For the research published in Nature Photonics, the lasers were grown on three-inch silicon wafers. However, there would be no intrinsic difficulty in enlarging the wafer scale, according to Alwyn Seeds, Professor of opto-electronics and head of UCL’s Department of Electronic and Electrical Engineering. In fact, scaling up the devices would be much easier compared with compound semiconductor substrates, he explained: ‘Compound semiconductor substrates – such as gallium arsenide, or indium phosphide – are much more brittle than silicon, and that’s why [scientists] have never engineered them to large wafer diameters, because the wafer becomes so brittle and fragile that in handling it for production it would simply shatter. 

‘With silicon, you can go up to 12, 15 inches and more in diameter, because silicon is an extremely strong material, and you can get that scale up advantage for this type of laser grown on silicon also.’ 

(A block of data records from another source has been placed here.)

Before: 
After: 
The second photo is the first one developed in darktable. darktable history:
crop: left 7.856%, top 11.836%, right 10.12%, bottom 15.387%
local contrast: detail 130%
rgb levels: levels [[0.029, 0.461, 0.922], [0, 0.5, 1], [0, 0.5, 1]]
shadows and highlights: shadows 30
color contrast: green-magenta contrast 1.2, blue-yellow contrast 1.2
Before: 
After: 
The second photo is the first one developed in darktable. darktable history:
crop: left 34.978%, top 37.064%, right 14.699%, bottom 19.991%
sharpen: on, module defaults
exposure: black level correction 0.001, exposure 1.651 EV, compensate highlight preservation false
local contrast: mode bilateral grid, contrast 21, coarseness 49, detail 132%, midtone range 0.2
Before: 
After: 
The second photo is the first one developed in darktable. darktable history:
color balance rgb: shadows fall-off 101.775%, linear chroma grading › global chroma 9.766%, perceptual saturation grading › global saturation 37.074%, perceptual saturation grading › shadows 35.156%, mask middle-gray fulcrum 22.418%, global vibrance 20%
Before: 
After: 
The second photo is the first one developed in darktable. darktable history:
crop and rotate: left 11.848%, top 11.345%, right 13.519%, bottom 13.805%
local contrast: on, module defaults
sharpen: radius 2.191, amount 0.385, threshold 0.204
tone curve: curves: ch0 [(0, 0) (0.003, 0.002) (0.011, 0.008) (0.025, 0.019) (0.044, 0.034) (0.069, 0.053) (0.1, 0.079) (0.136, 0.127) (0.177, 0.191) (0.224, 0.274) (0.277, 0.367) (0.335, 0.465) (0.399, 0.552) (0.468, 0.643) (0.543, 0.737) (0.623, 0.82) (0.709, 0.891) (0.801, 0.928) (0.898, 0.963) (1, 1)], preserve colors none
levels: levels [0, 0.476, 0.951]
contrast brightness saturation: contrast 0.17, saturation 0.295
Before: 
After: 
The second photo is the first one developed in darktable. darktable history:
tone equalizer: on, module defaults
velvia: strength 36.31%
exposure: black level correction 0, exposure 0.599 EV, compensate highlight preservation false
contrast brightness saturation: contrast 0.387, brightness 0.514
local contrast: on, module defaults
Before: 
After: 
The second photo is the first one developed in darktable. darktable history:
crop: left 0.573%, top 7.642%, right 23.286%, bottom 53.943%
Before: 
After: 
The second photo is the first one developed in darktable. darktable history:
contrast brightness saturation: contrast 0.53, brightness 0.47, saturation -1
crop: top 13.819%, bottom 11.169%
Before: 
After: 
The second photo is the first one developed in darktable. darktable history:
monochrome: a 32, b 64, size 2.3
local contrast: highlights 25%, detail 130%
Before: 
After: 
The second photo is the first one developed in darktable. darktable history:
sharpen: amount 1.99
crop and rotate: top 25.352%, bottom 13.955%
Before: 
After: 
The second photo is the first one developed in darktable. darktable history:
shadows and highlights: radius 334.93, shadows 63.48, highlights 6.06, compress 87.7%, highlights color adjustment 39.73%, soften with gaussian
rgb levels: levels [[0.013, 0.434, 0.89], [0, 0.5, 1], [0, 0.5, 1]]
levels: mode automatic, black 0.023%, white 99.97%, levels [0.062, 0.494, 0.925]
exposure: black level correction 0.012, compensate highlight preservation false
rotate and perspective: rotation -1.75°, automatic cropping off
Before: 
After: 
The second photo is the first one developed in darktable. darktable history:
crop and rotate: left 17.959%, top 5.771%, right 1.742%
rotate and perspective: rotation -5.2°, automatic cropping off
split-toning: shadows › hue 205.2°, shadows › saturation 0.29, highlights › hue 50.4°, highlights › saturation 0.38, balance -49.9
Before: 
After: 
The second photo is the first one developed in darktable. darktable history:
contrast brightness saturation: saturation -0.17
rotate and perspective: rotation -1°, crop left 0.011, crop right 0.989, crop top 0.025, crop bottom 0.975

Scientists have previously tried to grow light sources, in particular semiconductor lasers, directly onto silicon, but these lasers suffered with low efficiencies and short lifetimes. The reason for these poor features is that the large differences in crystal lattice constant between silicon and compound semiconductors create dislocations in the crystal structure, explained Seeds.

‘As a material, silicon does not emit light efficiently, so you need to combine it with some other material system in order to make an efficient laser. The problem is that the best materials for making electrically-pumped lasers are compound semiconductors, and their crystalline lattices are completely different in properties and dimensions from silicon,’ he said. 

‘Therefore, if you try to put those materials on top of silicon, you cannot grow a satisfactory crystal, and unless the crystal structure is exceedingly perfect, you will not get efficient light emission,’ he added. 

Initially, Professors Liu and Seeds envisage the silicon-based lasers benefitting optical communications, and then moving into a wider range of applications including computing: ‘If you look at data centre applications, you need a lot of interconnects at data rates of up to 100 gigabytes per second, and the transceivers that go from the electrical to the optical domain are relatively expensive. By using this type of laser technology you can reduce the cost of those.’ 

‘So, I think we will see this technology used within those types of applications within optical communications, and then gradually – probably over a period of 10 to 15 years as the technology develops and gets cheaper – into shorter and shorter range applications, such as making chip-to-chip interconnects [for computing].’